START Material for the task

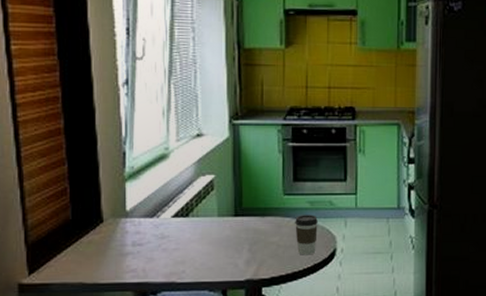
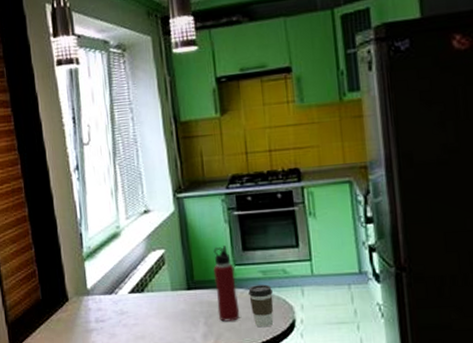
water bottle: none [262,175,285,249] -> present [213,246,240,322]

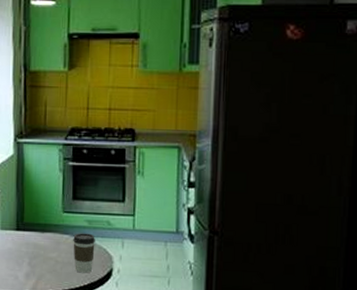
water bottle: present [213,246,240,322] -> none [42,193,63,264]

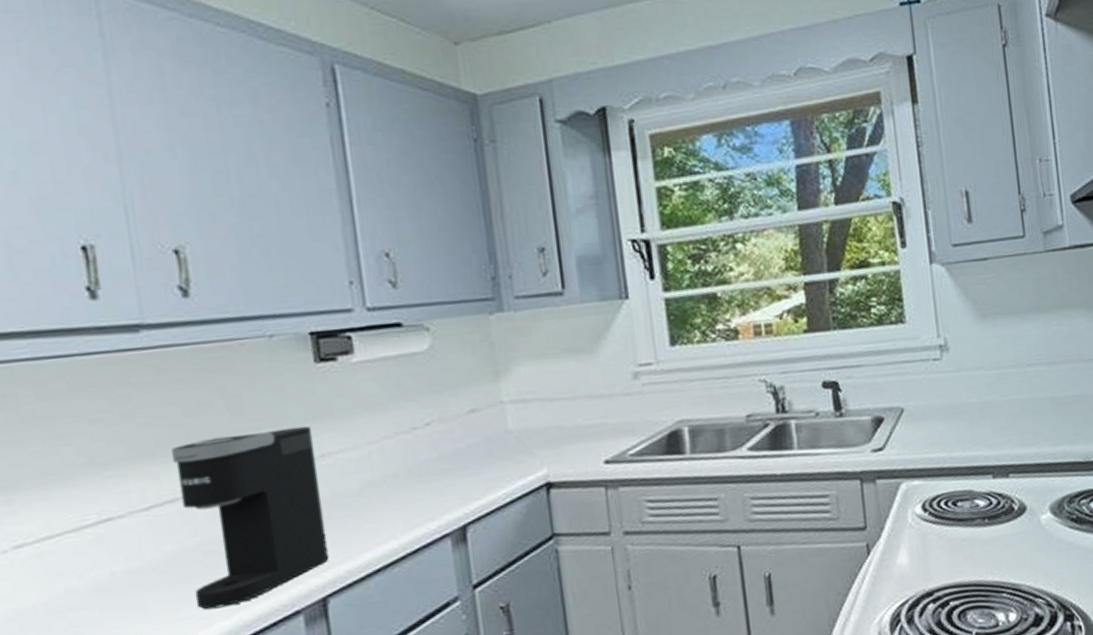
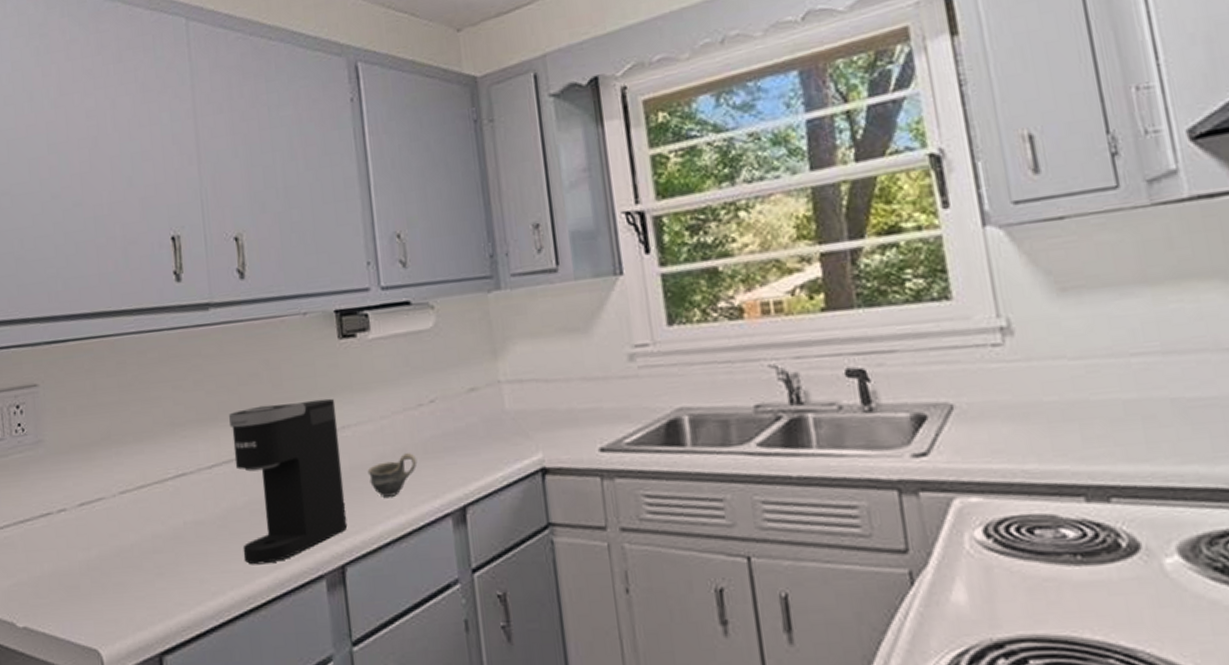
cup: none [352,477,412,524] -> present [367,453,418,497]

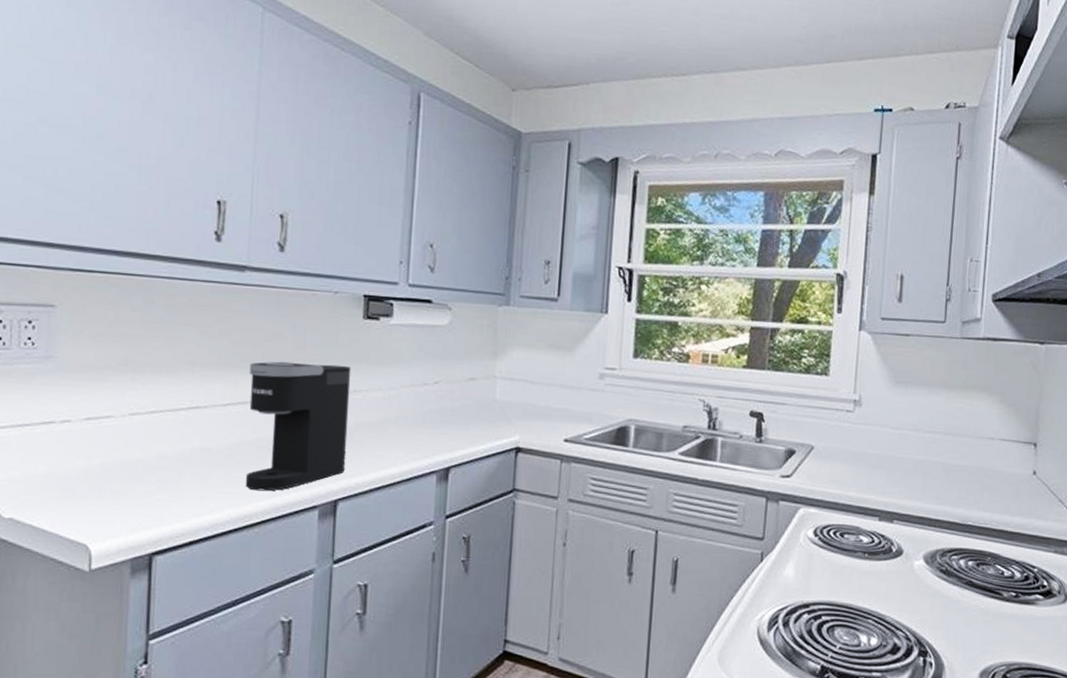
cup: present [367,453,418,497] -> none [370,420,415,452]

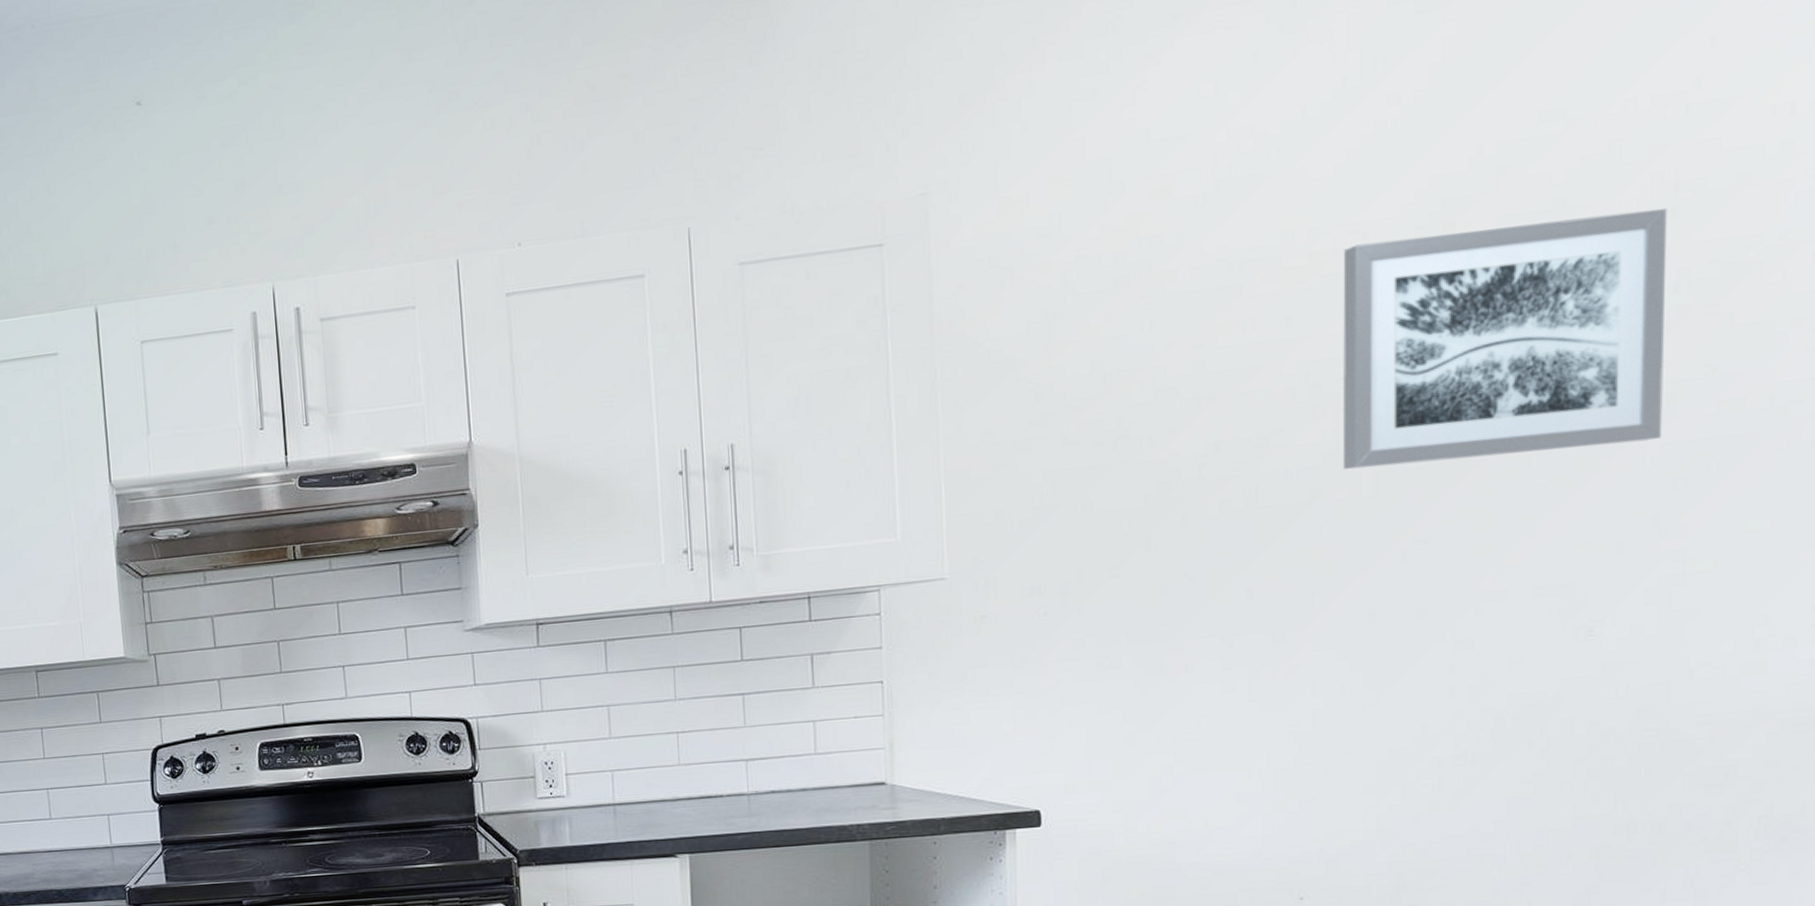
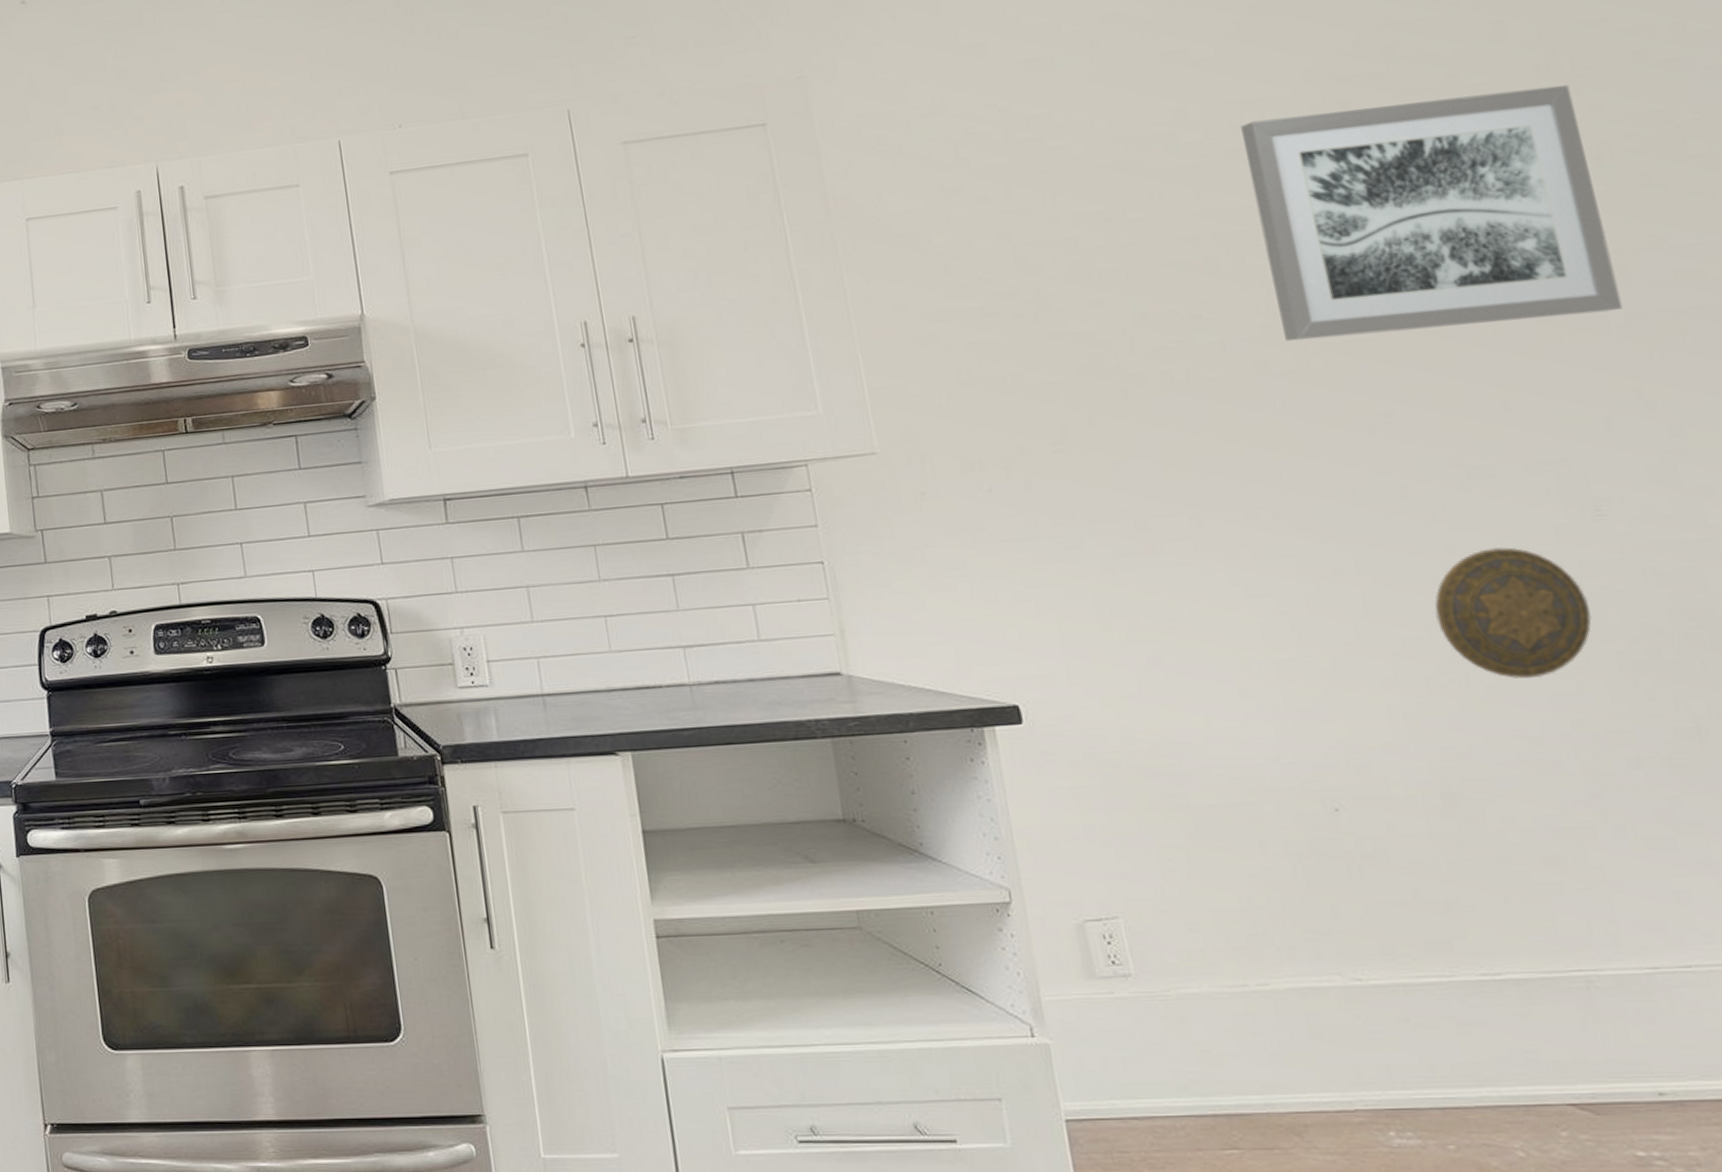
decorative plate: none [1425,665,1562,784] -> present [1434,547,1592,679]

END Material for the task

» Assignment
Copy each line above that contains the string "bottle".

» Problem solution
water bottle: none [262,175,285,249] -> present [213,246,240,322]
water bottle: present [213,246,240,322] -> none [42,193,63,264]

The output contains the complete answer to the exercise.